— TO DO —
Leaving out the pictures, restate each record below word for word.

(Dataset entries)
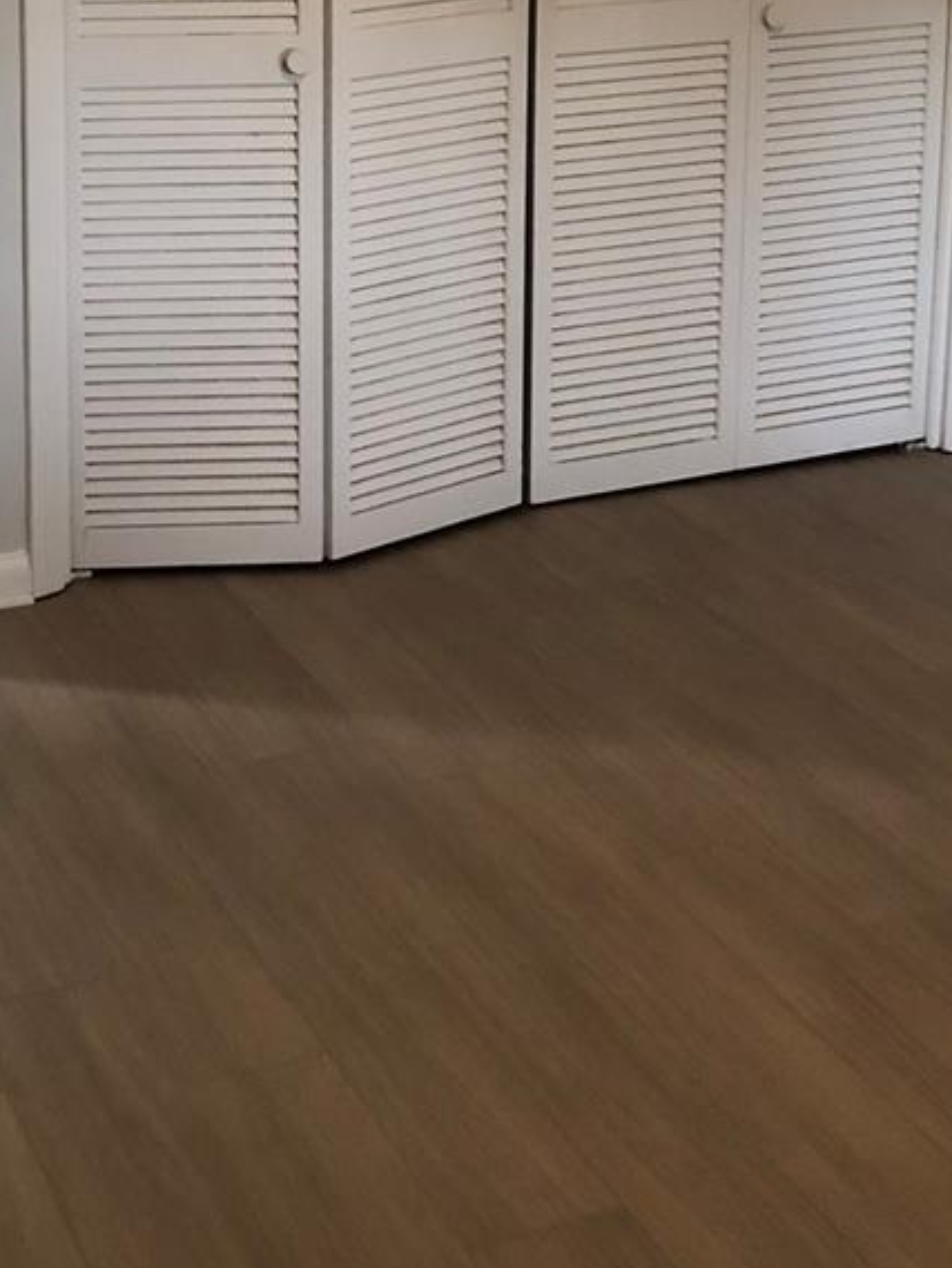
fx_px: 2163
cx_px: 161
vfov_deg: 30.4
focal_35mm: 59
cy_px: 0
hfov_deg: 24.3
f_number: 1.8
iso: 50
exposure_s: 1/15
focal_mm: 3.99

— REPLY —
fx_px: 2163
cx_px: 161
vfov_deg: 30.4
focal_35mm: 59
cy_px: 0
hfov_deg: 24.3
f_number: 1.8
iso: 50
exposure_s: 1/15
focal_mm: 3.99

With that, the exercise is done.